Action item: Show all the lines in the data below that include the word "scroll".

Listed records:

────────────────────────────────────────

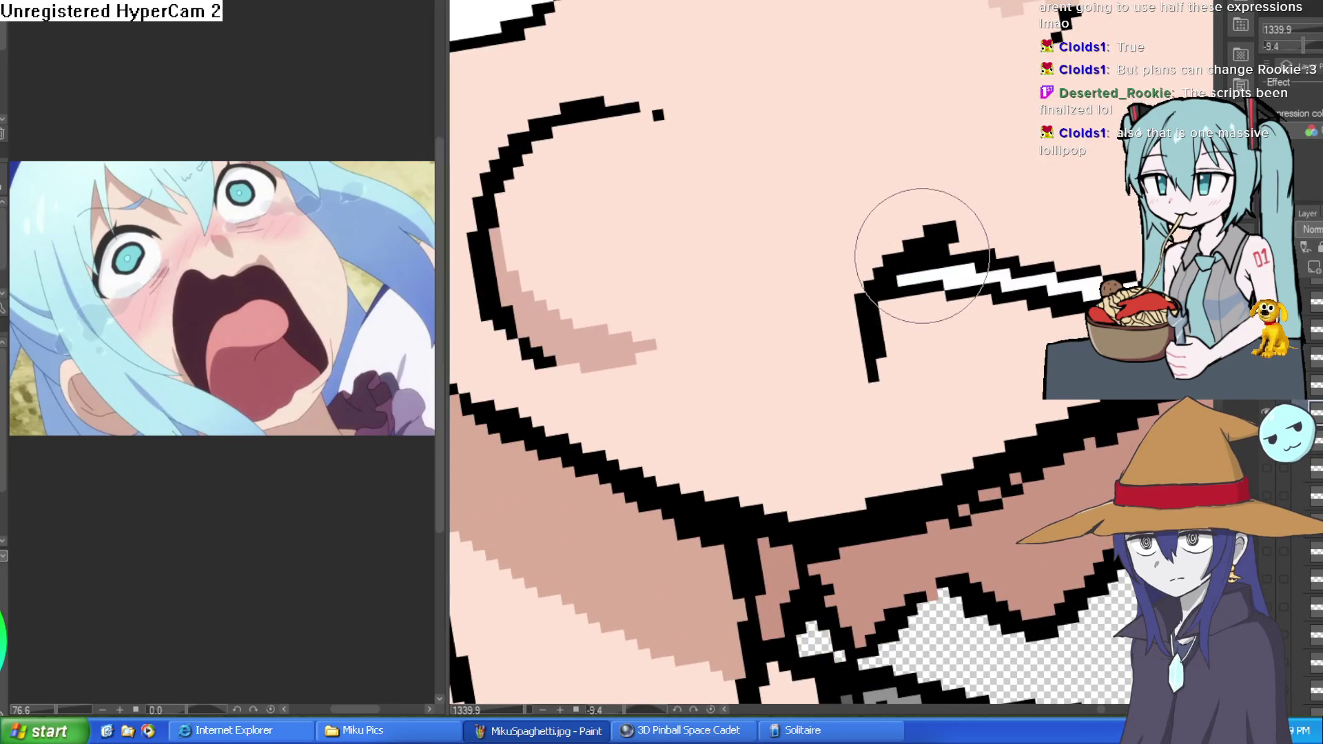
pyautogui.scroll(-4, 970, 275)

────────────────────────────────────────

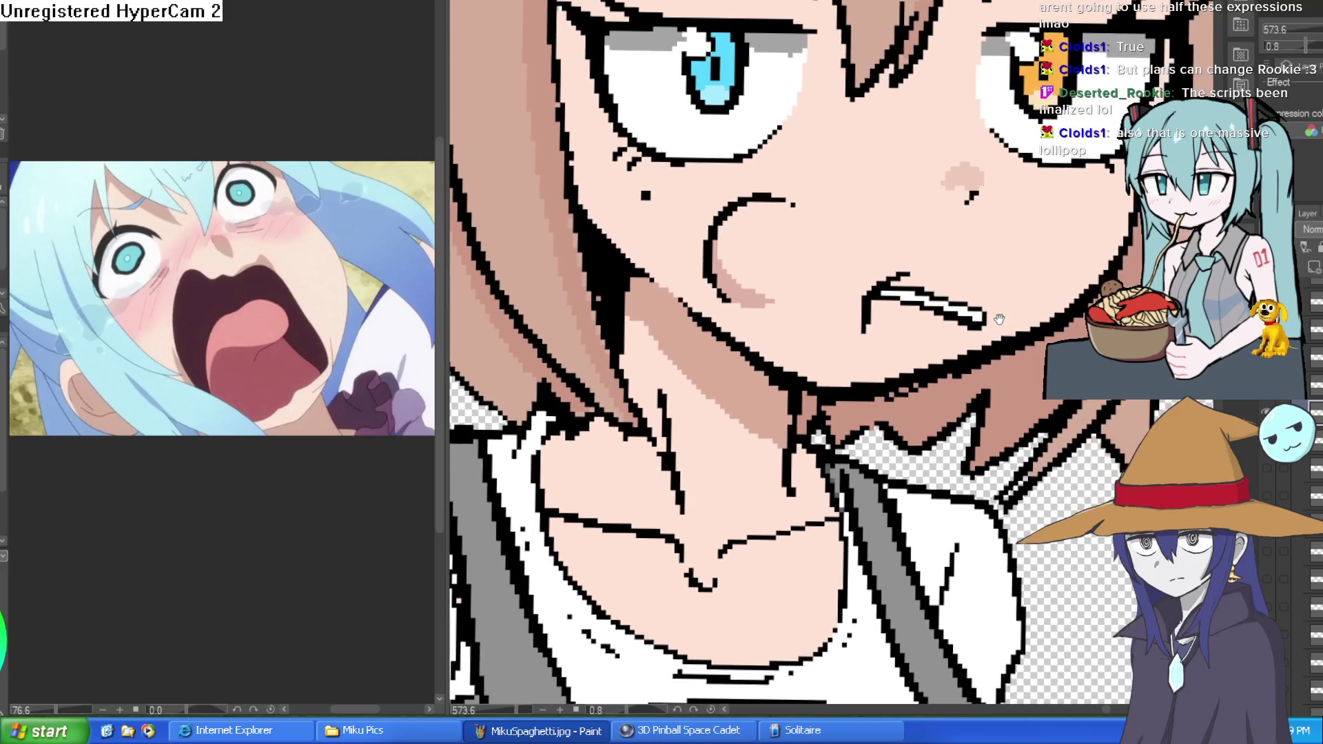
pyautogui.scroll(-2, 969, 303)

────────────────────────────────────────

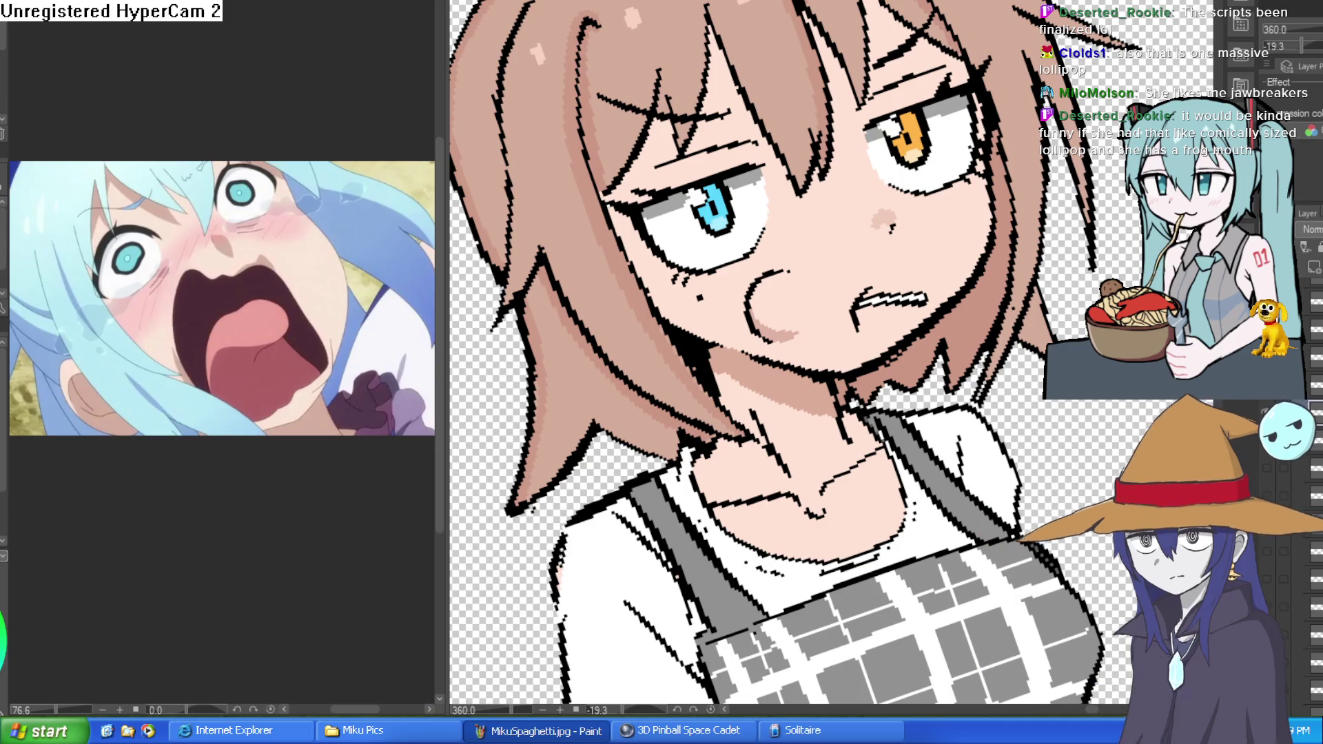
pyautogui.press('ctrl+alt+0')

────────────────────────────────────────

Answer to the exercise:
pyautogui.scroll(-4, 970, 275)
pyautogui.scroll(-2, 969, 303)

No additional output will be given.